PROC SQL

PROC SQL is a SAS implementation of structured query language.

With PROC SQL one can treat SAS datasets as DBMS tables and can do any sort of SQL operations on it.

Below are some important facts about PROC SQL.

• We can use column number (position number of column in select statement) in order by clause

Select empId, jobcode, sal from employee order by 2;

Here instead of using word jobcode we have used 2 as position number of the column in order by clause

• PROC SQL FEEDBACK;

Select * from sasuser.tablename;

QUIT;

Here FEEDBACK is the debugging option which rewrites the query into the log after expanding ‘*’ into list of column names

• INOBS and OUTOBS – These options control the number of rows to be read in or write out

• DISTINCT – is the sql query keyword which removes duplicates from the table (duplicates are identified on the basis of column names provided to DISTINCT clause)

• Use of CALCULATED keyword

Select *, mark1+mark2 as TOT from table_name where CALCULATED TOT > 40;

In this case if do not use CALCULATED key word SAS returns ERROR as TOT is not a column name present in the table; how ever this arrangement reduces the performance.
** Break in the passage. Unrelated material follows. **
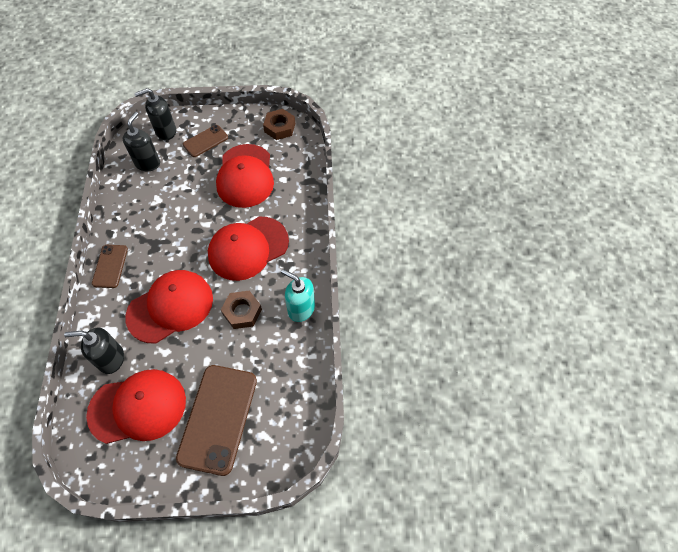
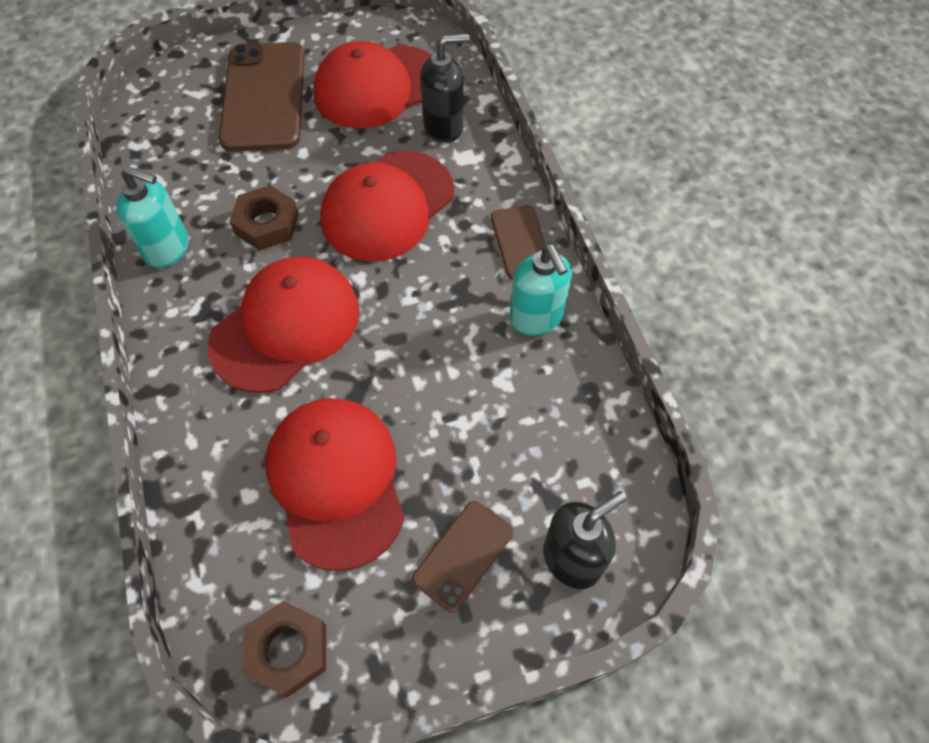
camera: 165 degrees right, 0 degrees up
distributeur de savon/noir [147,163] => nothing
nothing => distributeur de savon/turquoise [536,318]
• LABEL and FORAMTS in PROC SQL;

PROC SQL;

TITLE “some title string”;

Select sal label = ‘salary’, bonus format = ‘dollar12.2’ from table_name;

Quit;

• NON Co-Related Sub query – It is sub-query which do not references (co-relates) any of the column, table which is used in the outer query. In this case inner query is independent of outer query. e.g.

PROC SQL;

Select * from employee where job_code in (select id from job_desc where desc in (‘CA’,’ENGG’))

quit;

• Co-Related Sub query – When inner query references one the column used in the outer query then its called as co-related sub query. In this case inner query is depend on execution of outer query

e.g. PROC SQL;

Select FName, LName, Bdate from employee where ‘ADMIN’ = (select

dept_name from dept_table where employee.empId = dept_table.empId)

quit;

• NOEXEC & VALIDATE : These options are used to validate or check syntax errors in the sql query

PROC SQL NOEXEC; OR

PROC SQL;

VALIDATE select * from table_name ;

VALIDATE some_sql_query;

QUIT;

• A single inner join can combine 32 tables (i.e. in single query) but only 2 tables can used in outer join. Syntax of using joins is as follows,

PROC SQL;

Select table1.columns, table2.columns from

table1 INNER JOIN / LEFT JOIN / RIGHT JOIN / FULL JOIN table2

on {table1.ID_COLUMNS = table2.ID_COLUMNS}

QUIT;

• SET OPERATORS – Various SET operator are INTERSECT, UNOIN, OUTERUNOIN, EXPECT.

PROC SQL;

Select * from table1

INTERSECT / UNION / OUTERUNION / EXPECT ALL/CORRESPONDING

Select * from table2;

quit;

• INTERSECT is having highest precedence and all others except it are at the

same level of precedence

• ALL Keyword selects all rows, the reason to specify this keyword is that by Default SET operators select only UNIQUE rows rejecting duplicates

• CORRESPODING – selects common column to both tables

• Creating tables using PROC SQL;

1. Create table AS select * from some_other_table…….;

2. create table LIKE another_table;

3. create table (column1 data_type, column2 data_type_ _ _ _ _);

• Inserting records into tables using PROC SQL

1. INSERT INTO tableName

Set column1 = value1,

column2 = value2;

Set column1 = value3,

column2 = value4;

2. INSERT INTO tableName values (‘column1_value1’, ‘column2_value1’), (‘column1_value2’, ‘column2_value2’);

3. INSERT INTO tableName SELECT column1, column2 from some_other_table;

• INTEGRITY CONSTRAINTS

Create table table_name ( ID char(5) PRIMARY KEY, NAME char(20) NOT NULL, GENDER char(1) CHECK (IN (‘M’, ‘F’));

Create Index index_name on lib.data_set_name (var_list_index_needs_to_be_created) ;

• Integrity constraints can also be employed as

Create table table_name ( ID char(5), name char(20), gender char(1),

Constraint ID_PK PRIMARY KEY (ID),

Constraint NAME_NOT_NULL NOT NULL (NAME),

Constraint CHECK_GENDER CHECK (GENDER IN (‘M’,’F’)) );

The General syntax is

Constraint constraint_given_name constraint_type (column_name/s)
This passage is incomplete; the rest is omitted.